Nasdaq, S&P 500 suffer worst day of year, as AI stocks tumble, Fed rate-hike odds rise
Stocks and other risk assets fell Friday after strong US jobs data raised expectations of Federal Reserve rate hikes. The S&P 500 dropped 2.64% and the Nasdaq fell 4.18%; the VIX rose 40% to a two-month high.
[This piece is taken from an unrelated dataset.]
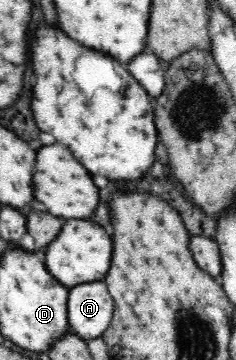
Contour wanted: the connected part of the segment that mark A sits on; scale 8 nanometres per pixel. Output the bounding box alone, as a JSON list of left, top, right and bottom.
[68,282,113,341]

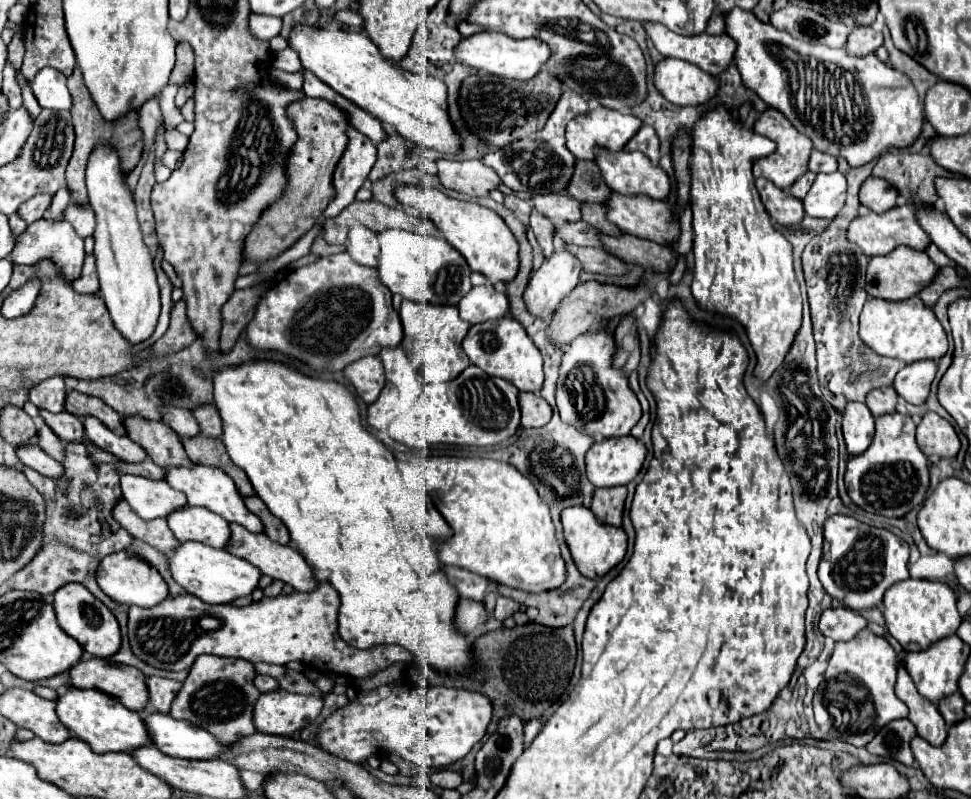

May jobs added 172,000, and CME FedWatch put a December hike chance at 43% (up from 26%). 10-year yields rose to 4.54%, pressuring tech; Broadcom guidance and Meta reports also weighed.
Guidance miss reinforces AI-semiconductor demand sensitivity and can pressure the whole AI chip complex via read-across.
Broadcom reported weaker-than-expected third-quarter chip revenue guidance, sending shares down 12.59% Thursday and 7.92% Friday.
Near-term downside bias for AI/semi names until new guidance stabilizes expectations.
Background
The selloff is framed around a strong May jobs print (172k vs expectations) shifting Fed easing expectations and lifting Treasury yields; AI stocks then sold off on guidance/financing headlines.
Why it matters
Strong labor data increases odds of later-year tightening, pressuring equities via higher yields; within tech, AVGO’s guidance miss and META’s reported equity-raise plans add company-specific risk to AI-linked trades.
Market relevance
This is a cross-asset risk-off day driven by rates repricing, with additional catalysts in AI-linked semis (AVGO) and AI capex financing (META).
Market effects
Higher-for-longer rate expectations plus AI/semis guidance sensitivity raise discount-rate pressure and compress AI-multiple support.
US risk assets sold broadly (stocks, bonds, crypto, gold), consistent with a US rates-driven de-risking impulse.
Higher US yields and risk-off sentiment can transmit to global tech/semis and cross-asset hedging flows.
Alternative perspectives
If the jobs strength is transitory and inflation cools, the rate-hike odds could mean-revert, allowing AI/semis to rebound quickly from oversold levels.
The article doesn’t quantify how much of the AI selloff is positioning/technical profit-taking versus fundamental demand changes; that mix can drive how persistent the move is.
Key entities
- macro policyFederal Reserve
Jobs strength raises odds of rate hikes later this year, with traders citing FedWatch probabilities.
- data sourceBureau of Labor Statistics
Released May jobs data cited as smashing expectations.
- market toolCME FedWatch
Used to quantify rising December hike odds (43% vs 26% a month ago).
- volatility gaugeVIX
Surged 40% to the highest level in two months, signaling risk-off.